Synopsis: Un paysan s’abrite d’une pluie torrentielle sous une vieille porte délabrée où se sèchent un bûcheron et un bonze. Ces derniers semblent ne rien comprendre à une affaire à laquelle ils ont été mêlés bien malgré eux. Un samouraï aurait été assassiné et sa femme violée ; quatre témoins du drame, dont le prêtre et le bûcheron, donnent leurs versions des faits, toutes contradictoires
La fiche du film
Un paysan vient s'abriter d'une pluie torrentielle sous une vieille porte délabrée où se sèchent déjà un bûcheron et un prêtre. Ces derniers semblent ne rien comprendre à une affaire à laquelle ils ont été mêlés bien malgré eux. Un samouraï aurait été assassiné et sa femme violée ; quatre témoins du drame, dont le prêtre et le bûcheron, vont donner leurs versions des faits, toutes contradictoires…
- Lion d’or à Venise 1951 . –
- Oscar d’honneur du meilleur film étranger en 1952 . –
D’après l’œuvre de Ryunosuke Akutagawa
« Si on ne peut croire personne, ce monde est un enfer » .
Ebranlé par l’évocation d’un meurtre dont on lui rapporte les détails, un bonze s’accroche à sa foi.
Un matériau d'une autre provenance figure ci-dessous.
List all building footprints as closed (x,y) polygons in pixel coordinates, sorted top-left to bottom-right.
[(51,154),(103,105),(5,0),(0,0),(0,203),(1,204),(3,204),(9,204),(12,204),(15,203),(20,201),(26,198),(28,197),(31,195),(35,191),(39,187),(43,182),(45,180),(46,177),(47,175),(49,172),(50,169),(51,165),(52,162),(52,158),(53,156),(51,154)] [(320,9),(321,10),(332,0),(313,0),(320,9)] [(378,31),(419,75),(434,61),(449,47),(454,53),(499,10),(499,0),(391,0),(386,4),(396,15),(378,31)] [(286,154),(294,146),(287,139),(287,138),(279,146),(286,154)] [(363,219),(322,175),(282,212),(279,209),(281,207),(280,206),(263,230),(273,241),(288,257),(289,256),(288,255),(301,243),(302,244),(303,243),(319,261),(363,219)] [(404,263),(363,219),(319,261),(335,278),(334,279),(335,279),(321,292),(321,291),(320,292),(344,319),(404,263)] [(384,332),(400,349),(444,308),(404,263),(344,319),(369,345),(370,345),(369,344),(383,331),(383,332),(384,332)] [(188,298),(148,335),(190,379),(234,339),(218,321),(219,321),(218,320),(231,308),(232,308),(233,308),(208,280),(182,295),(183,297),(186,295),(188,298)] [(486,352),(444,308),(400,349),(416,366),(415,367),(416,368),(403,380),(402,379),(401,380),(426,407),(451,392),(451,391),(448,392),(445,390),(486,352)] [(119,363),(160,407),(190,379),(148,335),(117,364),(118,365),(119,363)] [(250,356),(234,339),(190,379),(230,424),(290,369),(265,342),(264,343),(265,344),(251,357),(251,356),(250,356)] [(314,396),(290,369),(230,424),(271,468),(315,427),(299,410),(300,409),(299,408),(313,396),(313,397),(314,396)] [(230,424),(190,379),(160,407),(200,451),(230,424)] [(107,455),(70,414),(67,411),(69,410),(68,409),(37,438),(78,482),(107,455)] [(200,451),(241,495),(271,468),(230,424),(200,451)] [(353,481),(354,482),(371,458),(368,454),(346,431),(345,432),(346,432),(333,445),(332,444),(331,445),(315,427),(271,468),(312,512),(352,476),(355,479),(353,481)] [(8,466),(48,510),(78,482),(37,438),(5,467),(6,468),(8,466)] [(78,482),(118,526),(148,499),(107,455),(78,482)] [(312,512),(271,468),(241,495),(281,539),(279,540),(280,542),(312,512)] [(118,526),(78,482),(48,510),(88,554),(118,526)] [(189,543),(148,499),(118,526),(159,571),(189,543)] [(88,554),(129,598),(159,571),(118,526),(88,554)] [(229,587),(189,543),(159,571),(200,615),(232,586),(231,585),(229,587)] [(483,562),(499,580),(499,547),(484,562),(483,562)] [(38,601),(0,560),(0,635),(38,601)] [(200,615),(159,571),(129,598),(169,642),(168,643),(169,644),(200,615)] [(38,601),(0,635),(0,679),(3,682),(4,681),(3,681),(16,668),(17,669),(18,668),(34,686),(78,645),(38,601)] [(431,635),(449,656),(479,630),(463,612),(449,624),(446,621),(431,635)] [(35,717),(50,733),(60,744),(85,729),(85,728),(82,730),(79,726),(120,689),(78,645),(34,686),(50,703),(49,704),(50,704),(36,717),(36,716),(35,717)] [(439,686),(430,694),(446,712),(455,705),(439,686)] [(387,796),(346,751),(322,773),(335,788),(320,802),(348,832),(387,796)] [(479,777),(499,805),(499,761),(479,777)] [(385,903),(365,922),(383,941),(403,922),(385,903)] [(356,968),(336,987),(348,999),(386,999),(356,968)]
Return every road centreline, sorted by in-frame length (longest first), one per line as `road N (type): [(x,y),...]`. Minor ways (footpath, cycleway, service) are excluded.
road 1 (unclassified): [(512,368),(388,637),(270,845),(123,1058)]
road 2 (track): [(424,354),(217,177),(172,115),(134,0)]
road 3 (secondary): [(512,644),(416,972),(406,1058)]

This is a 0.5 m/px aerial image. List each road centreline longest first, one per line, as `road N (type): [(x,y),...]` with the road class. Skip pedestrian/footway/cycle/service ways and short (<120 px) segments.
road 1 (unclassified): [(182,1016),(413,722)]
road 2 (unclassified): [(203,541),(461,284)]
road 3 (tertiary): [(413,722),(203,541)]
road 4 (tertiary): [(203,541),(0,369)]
Mais après divers témoignages, contradictoires et contestables, sa croyance envers l’humanité faiblit pleinement.
Après avoir livré leur version des faits, chaque protagoniste tire à profit le discours qui n’engage que leur parole.
L’épouse de la victime, le meurtrier, ou la victime elle-même qui par l’intermédiaire d’un médium donne son point de vue sur sa propre mort. Kurosawa joue assez bien sur ce sentiment de doute et d’incertitude qui conduit à émettre des déclaration plus ou moins certaines.
A l’époque, le principe narratif , divers angles sur un même événement, est inédit.
Il le fait de façon systématique, renvoyant chaque fois les protagonistes du procès aux actes qu’ils revendiquent. Une illustration à la longue assez pesante quand le formalisme de sa mise en scène , implacable, comme millimétrée, heurte l’hystérie des personnages.

Honoré à sa sortie par les plus belles récompenses, ce film me parait avoir mal vieilli , malgré cette version restaurée. L’ interprétation est surlignée.
Même la morale qui sauve l’humanité de sa fange ordinaire prête à sourire. « Pour ne pas vivre comme un chien il faut vivre en égoïste » dit le paysan en s’emparant des vêtements trouvés auprès d’un bébé abandonné.
L’enfant de la rédemption pour ce bûcheron (Takashi Shimura), qui après avoir confessé des aveux tronqués , l’accepte dans sa famille pourtant déjà bien nombreuse. Un sursaut de compassion nous dit Kurosawa prompt cette fois à remiser sa fougue et ses excès pour un final lui-même totalement apaisé.
Un réalisateur bien représenté sur mon site …
Le film
J’évoque parfois la fatigue des vieux films rattrapés par les rides du temps. Honoré à l’époque par les plus grandes récompenses « Rashomon » appartient semble-t-il à ce cas de figure sur lequel Akira Kurosawa imagine le procès d’un bandit à travers différents témoignages contradictoires et sujets à caution. A chaque version des faits Kurosawa illustre les propos, systématiquement et sans élan véritable, sinon la fougue que met le bandit à se défendre devant ses juges et à profiter de ses victimes. Il y a comme une forme instinctive dans le maniement de la caméra qui répond aux exigences d’une mise en scène implacable . Mais soixante dix ans après le souffle est pesant, l’image , bien que restaurée, trop marquée par son époque. Toshiro Mifune joue là son premier rôle pour Kurosawa. Ils allaient poursuivre une collaboration fructueuse.